Secure doors were 'first line of defense' at Uvalde school

The Uvalde massacre began after the 18-year-old gunman entered the school through a door that could only be locked from the outside and then got inside a classroom that had a busted lock

Via AP news wire
Wednesday 22 June 2022 01:18 BST

The Uvalde massacre began after the 18-year-old gunman entered the school through a door that could only be locked from the outside and then got inside a classroom that had a busted lock, experts testified Tuesday.

Securing doors has long been a focus of school safety drills, and the inability to do so during the May 24 attack that left 19 children and two teachers dead runs counter to best practices, experts said.

When doors are not secure, “your first step, your first line of defense has now been eliminated, has been taken away from you really," said Ken Trump, the president of the National School Safety and Security Services.

Questions about how the shooter entered Robb Elementary and what happened at multiple doors have been a big part of the changing information about the attack.


State police initially said the gunman entered the school through an exterior door that had been propped open by a teacher.

Days later, state police retracted that statement to make it clear that the teacher closed the door. But somehow it didn't lock.

Nearly a month after the rampage, Col. Steve McCraw, director of the Texas Department of Public Safety, further amended what his agency's investigation shows: The teacher did close the door, but unbeknownst to her, it could be locked only from the outside.

The gunman “walked straight through,” McCraw said Tuesday in blistering testimony at a state Senate hearing in Austin.

Ronald Stephens, executive director of the National School Safety Center, said he was “astonished" that the exterior door could only be locked from the outside.

“I’m trying to think if I’ve even ever seen that. It’s so rare that that would be the case. Why wouldn’t there be an opportunity to lock it from the inside?"

He likened it to a house that could only be locked from the outside.

“Shouldn’t the security of the school be as safe as the security of your home?" he asked. “To only be able to lock from the outside is just totally unacceptable in my view."

Experts did not explain during the hearing why the school’s exterior door locked from outside. Robb Elementary is an older building, constructed in 1955.


Once inside the school, the shooter then entered a classroom with a door could not be locked from the inside by design, according to McCraw, who also said a teacher reported before the shooting that the lock was broken.

The fact that it wasn't working was a maintenance issue, Stephens and Trump said.

“That’s about how you manage and maintain school property in a responsible way," Stephens said.

McCraw also disclosed Tuesday that despite the fact that the door was unlocked, there is no indication officers tried to open it during the standoff.

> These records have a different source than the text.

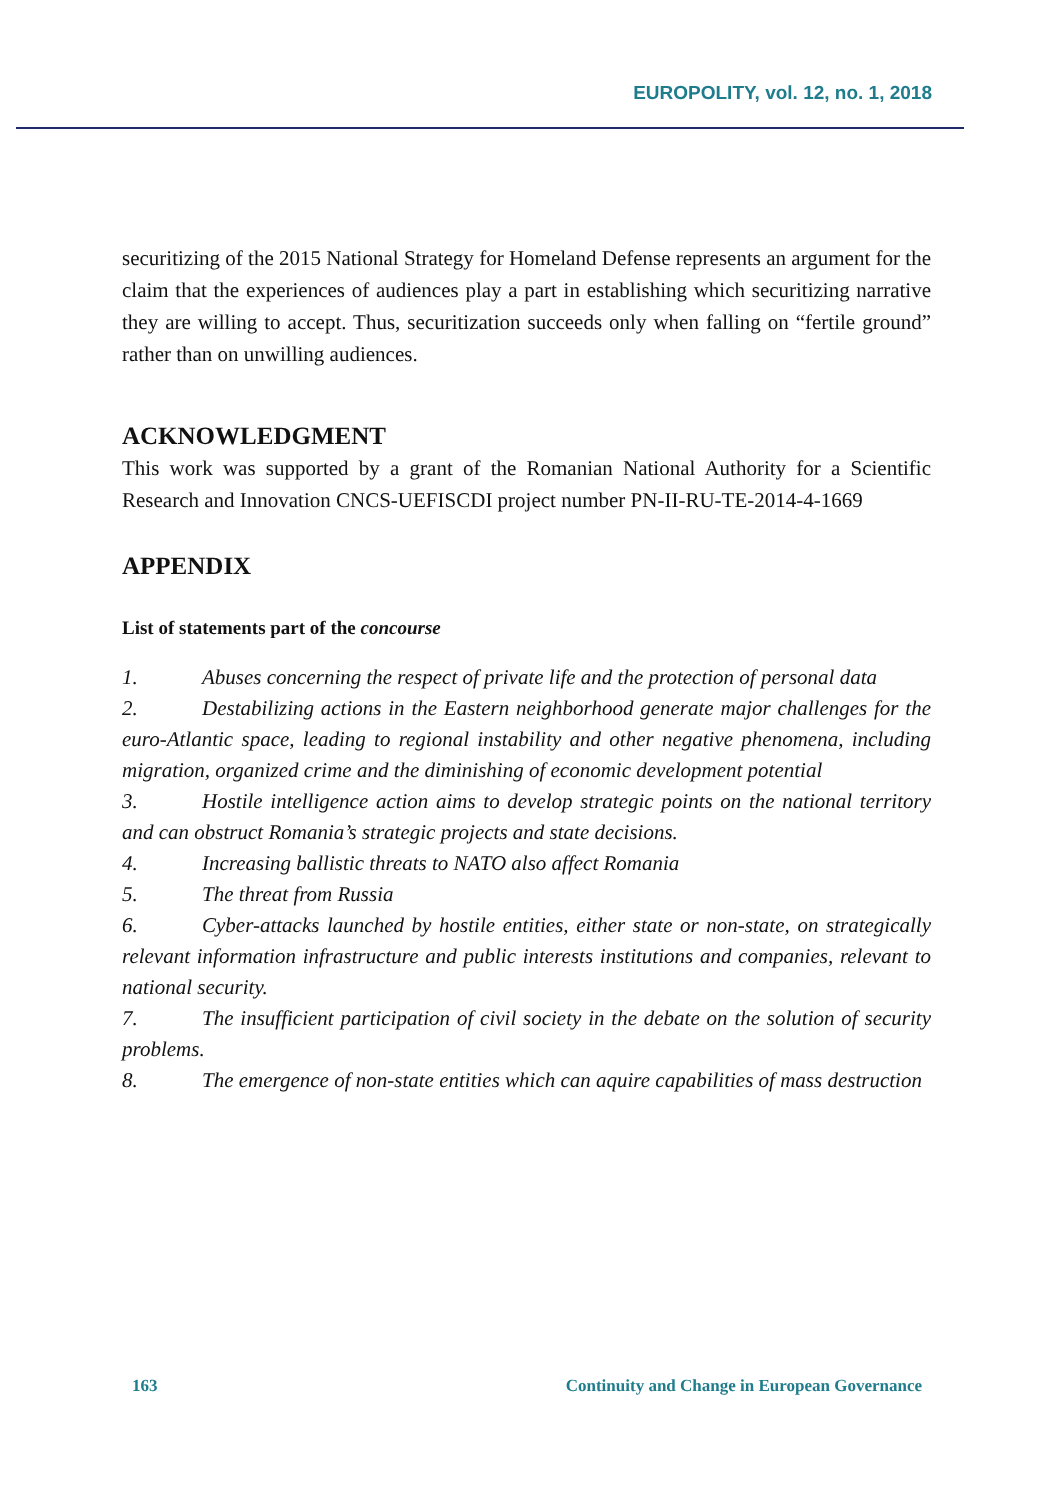EUROPOLITY, vol. 12, no. 1, 2018
securitizing of the 2015 National Strategy for Homeland Defense represents an argument for the claim that the experiences of audiences play a part in establishing which securitizing narrative they are willing to accept. Thus, securitization succeeds only when falling on “fertile ground” rather than on unwilling audiences.
ACKNOWLEDGMENT
This work was supported by a grant of the Romanian National Authority for a Scientific Research and Innovation CNCS-UEFISCDI project number PN-II-RU-TE-2014-4-1669
APPENDIX
List of statements part of the concourse
1. Abuses concerning the respect of private life and the protection of personal data
2. Destabilizing actions in the Eastern neighborhood generate major challenges for the euro-Atlantic space, leading to regional instability and other negative phenomena, including migration, organized crime and the diminishing of economic development potential
3. Hostile intelligence action aims to develop strategic points on the national territory and can obstruct Romania’s strategic projects and state decisions.
4. Increasing ballistic threats to NATO also affect Romania
5. The threat from Russia
6. Cyber-attacks launched by hostile entities, either state or non-state, on strategically relevant information infrastructure and public interests institutions and companies, relevant to national security.
7. The insufficient participation of civil society in the debate on the solution of security problems.
8. The emergence of non-state entities which can aquire capabilities of mass destruction
163 Continuity and Change in European Governance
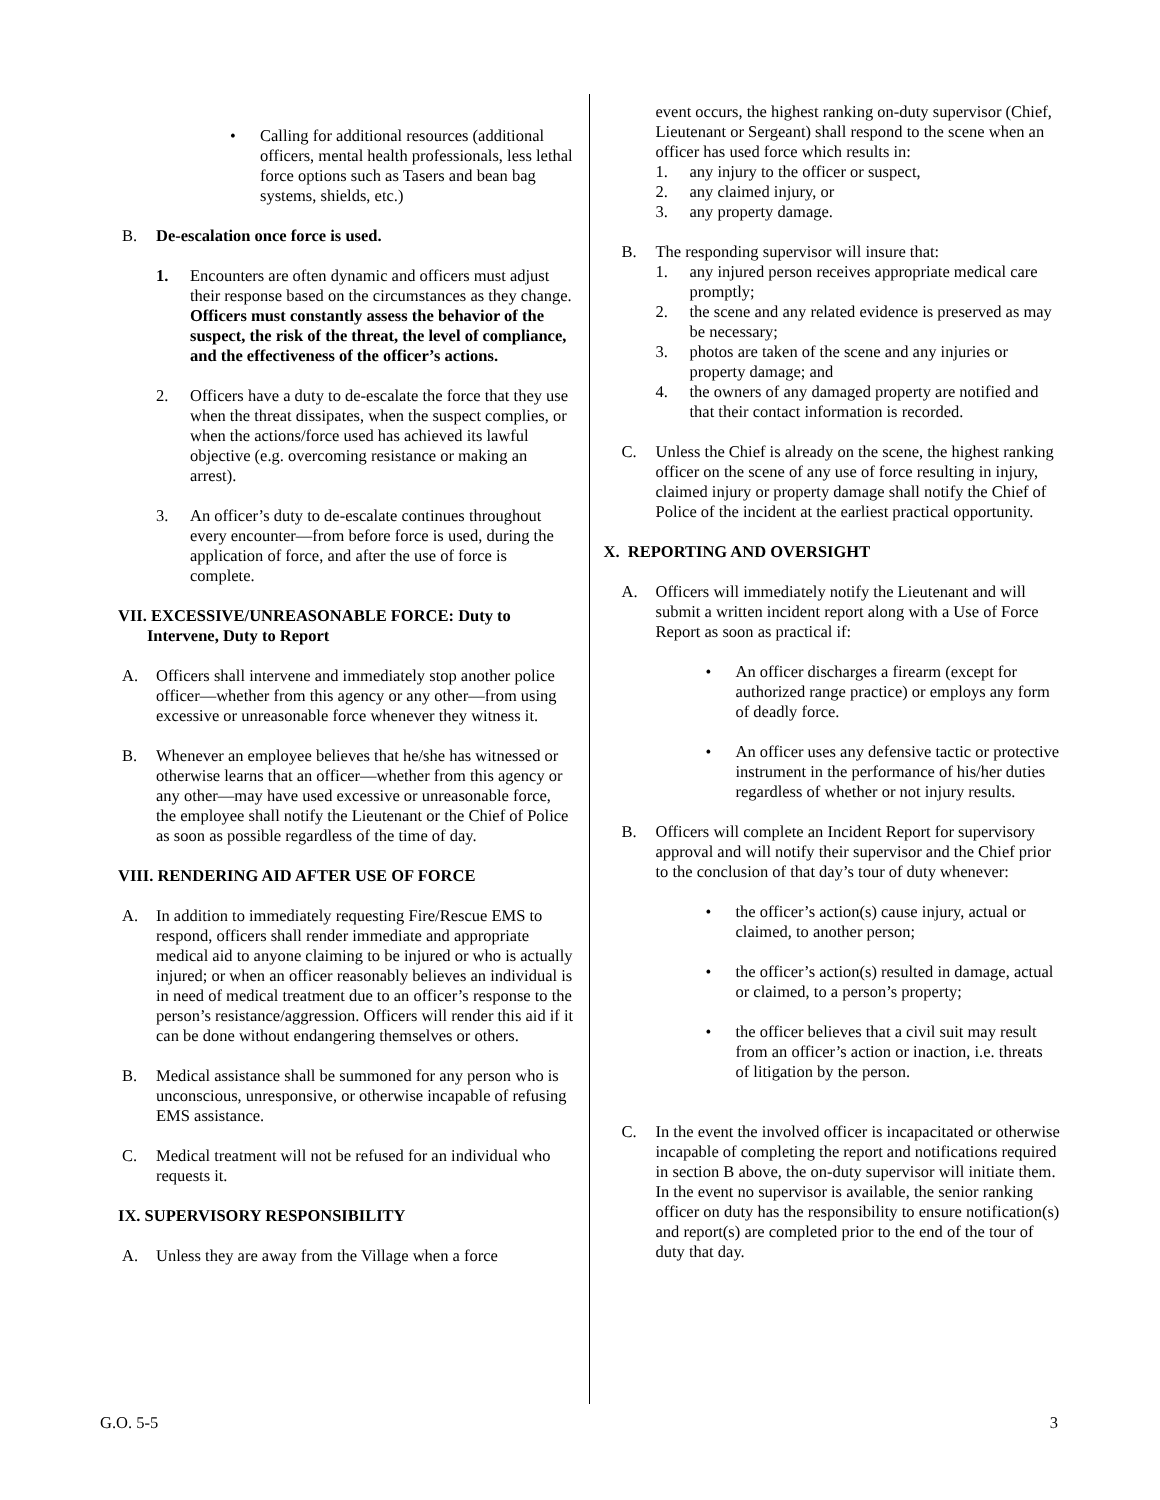• Calling for additional resources (additional officers, mental health professionals, less lethal force options such as Tasers and bean bag systems, shields, etc.)
B. De-escalation once force is used.
1. Encounters are often dynamic and officers must adjust their response based on the circumstances as they change. Officers must constantly assess the behavior of the suspect, the risk of the threat, the level of compliance, and the effectiveness of the officer’s actions.
2. Officers have a duty to de-escalate the force that they use when the threat dissipates, when the suspect complies, or when the actions/force used has achieved its lawful objective (e.g. overcoming resistance or making an arrest).
3. An officer’s duty to de-escalate continues throughout every encounter—from before force is used, during the application of force, and after the use of force is complete.
VII. EXCESSIVE/UNREASONABLE FORCE: Duty to
Intervene, Duty to Report
A. Officers shall intervene and immediately stop another police officer—whether from this agency or any other—from using excessive or unreasonable force whenever they witness it.
B. Whenever an employee believes that he/she has witnessed or otherwise learns that an officer—whether from this agency or any other—may have used excessive or unreasonable force, the employee shall notify the Lieutenant or the Chief of Police as soon as possible regardless of the time of day.
VIII. RENDERING AID AFTER USE OF FORCE
A. In addition to immediately requesting Fire/Rescue EMS to respond, officers shall render immediate and appropriate medical aid to anyone claiming to be injured or who is actually injured; or when an officer reasonably believes an individual is in need of medical treatment due to an officer’s response to the person’s resistance/aggression. Officers will render this aid if it can be done without endangering themselves or others.
B. Medical assistance shall be summoned for any person who is unconscious, unresponsive, or otherwise incapable of refusing EMS assistance.
C. Medical treatment will not be refused for an individual who requests it.
IX. SUPERVISORY RESPONSIBILITY
A. Unless they are away from the Village when a force
event occurs, the highest ranking on-duty supervisor (Chief, Lieutenant or Sergeant) shall respond to the scene when an officer has used force which results in:
1. any injury to the officer or suspect,
2. any claimed injury, or
3. any property damage.
B. The responding supervisor will insure that:
1. any injured person receives appropriate medical care promptly;
2. the scene and any related evidence is preserved as may be necessary;
3. photos are taken of the scene and any injuries or property damage; and
4. the owners of any damaged property are notified and that their contact information is recorded.
C. Unless the Chief is already on the scene, the highest ranking officer on the scene of any use of force resulting in injury, claimed injury or property damage shall notify the Chief of Police of the incident at the earliest practical opportunity.
X. REPORTING AND OVERSIGHT
A. Officers will immediately notify the Lieutenant and will submit a written incident report along with a Use of Force Report as soon as practical if:
• An officer discharges a firearm (except for authorized range practice) or employs any form of deadly force.
• An officer uses any defensive tactic or protective instrument in the performance of his/her duties regardless of whether or not injury results.
B. Officers will complete an Incident Report for supervisory approval and will notify their supervisor and the Chief prior to the conclusion of that day’s tour of duty whenever:
• the officer’s action(s) cause injury, actual or claimed, to another person;
• the officer’s action(s) resulted in damage, actual or claimed, to a person’s property;
• the officer believes that a civil suit may result from an officer’s action or inaction, i.e. threats of litigation by the person.
C. In the event the involved officer is incapacitated or otherwise incapable of completing the report and notifications required in section B above, the on-duty supervisor will initiate them. In the event no supervisor is available, the senior ranking officer on duty has the responsibility to ensure notification(s) and report(s) are completed prior to the end of the tour of duty that day.
G.O. 5-5 3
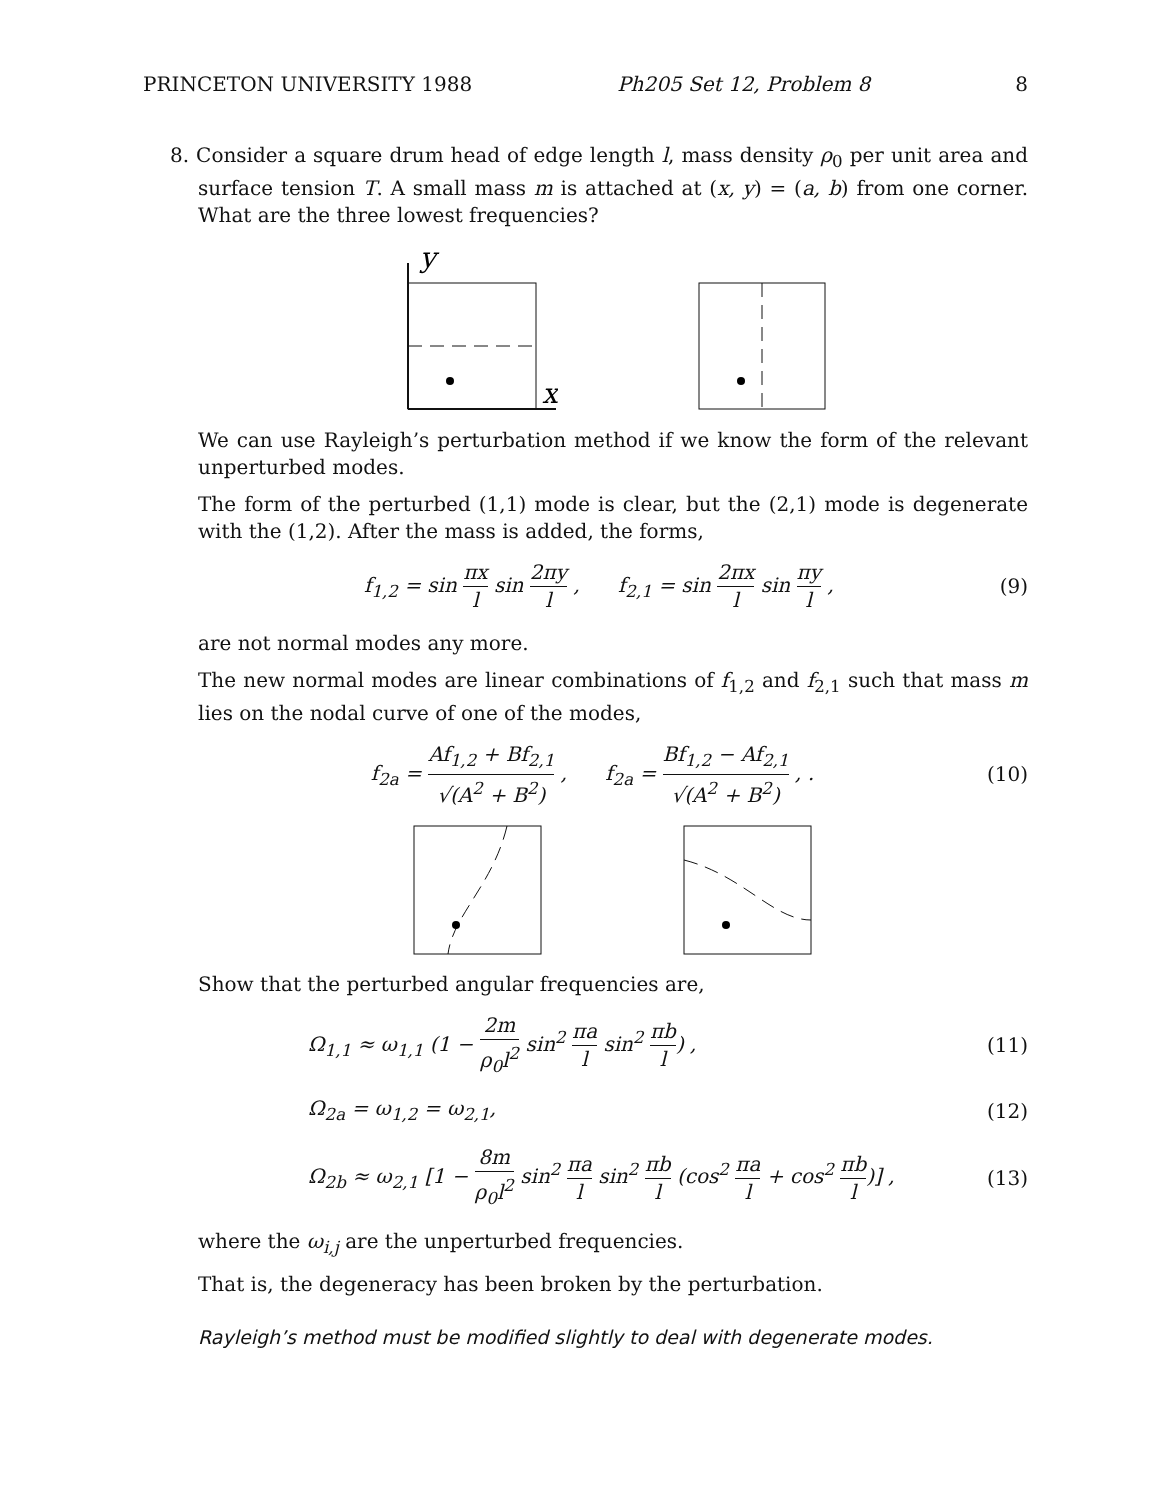PRINCETON UNIVERSITY 1988 Ph205 Set 12, Problem 8 8
8. Consider a square drum head of edge length l, mass density ρ<sub>0</sub> per unit area and surface tension T. A small mass m is attached at (x, y) = (a, b) from one corner. What are the three lowest frequencies?
y
x
We can use Rayleigh’s perturbation method if we know the form of the relevant unperturbed modes.
The form of the perturbed (1,1) mode is clear, but the (2,1) mode is degenerate with the (1,2). After the mass is added, the forms,
f<sub>1,2</sub> = sin πx l sin 2πy l , f<sub>2,1</sub> = sin 2πx l sin πy l , (9)
are not normal modes any more.
The new normal modes are linear combinations of f<sub>1,2</sub> and f<sub>2,1</sub> such that mass m lies on the nodal curve of one of the modes,
f<sub>2a</sub> = Af<sub>1,2</sub> + Bf<sub>2,1</sub> √(A<sup>2</sup> + B<sup>2</sup>) , f<sub>2a</sub> = Bf<sub>1,2</sub> − Af<sub>2,1</sub> √(A<sup>2</sup> + B<sup>2</sup>) , . (10)
Show that the perturbed angular frequencies are,
Ω<sub>1,1</sub> ≈ ω<sub>1,1</sub> (1 − 2m ρ<sub>0</sub>l<sup>2</sup> sin<sup>2</sup> πa l sin<sup>2</sup> πb l) , (11)
Ω<sub>2a</sub> = ω<sub>1,2</sub> = ω<sub>2,1</sub>, (12)
Ω<sub>2b</sub> ≈ ω<sub>2,1</sub> [1 − 8m ρ<sub>0</sub>l<sup>2</sup> sin<sup>2</sup> πa l sin<sup>2</sup> πb l (cos<sup>2</sup> πa l + cos<sup>2</sup> πb l)] , (13)
where the ω<sub>i,j</sub> are the unperturbed frequencies.
That is, the degeneracy has been broken by the perturbation.
Rayleigh’s method must be modified slightly to deal with degenerate modes.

He said police instead waited around for a key.

Stephens said the way the situation played out spoke to the broader need of having a crisis plan in place.

“To me, there’s there’s just a whole cascade of apparent failures that took place in this particular situation," he said. “It's a wake-up call to everyone across America."


At Sandy Hook Elementary School, the doors of the two classrooms where all 20 children were killed in the 2012 massacre, along with their teachers, could only be locked from the hallway with a key.

Some victims’ families have said lives could have been saved if teachers were able to lock classroom doors from the inside, and they questioned whether two teachers who were killed in the shooting, Victoria Soto and Lauren Rousseau, even had access to keys.

Another teacher who could not get a classroom door locked told investigators that she looked into the hallways, saw a janitor who yelled at the gunman to leave and motioned to the janitor to lock her door.

Sandy Hook Elementary was also built in 1955.


State and federal panels charged with reviewing individual mass shootings have repeatedly advised schools to limit access by locking exterior doors, as well as forcing visitors to enter through a secure door and requiring teachers to lock classrooms while classes are in session.

Teachers and students drill for how to respond.

“Lock the door, turn off the light. Get the kids and staff into a hard corner, meaning not in the direct line of sight of the window where somebody can shoot through, and be quiet," Trump said.

He said those actions can “absolutely" save lives.

Exterior doors "keep the threat out of the building. Your next layer inside are your locked doors to your classrooms, officers and work areas. All of these layers are intended to buy time,” he said.

He said shooters' adrenaline is going and they know that — in most cases — their time is limited.

“They’re not going to spend a ton of time trying to get in a locked door where they may or may not know if somebody’s inside, if the kids are quiet and out of sight. They’re going to continue to move on to where they have a more accessible target.”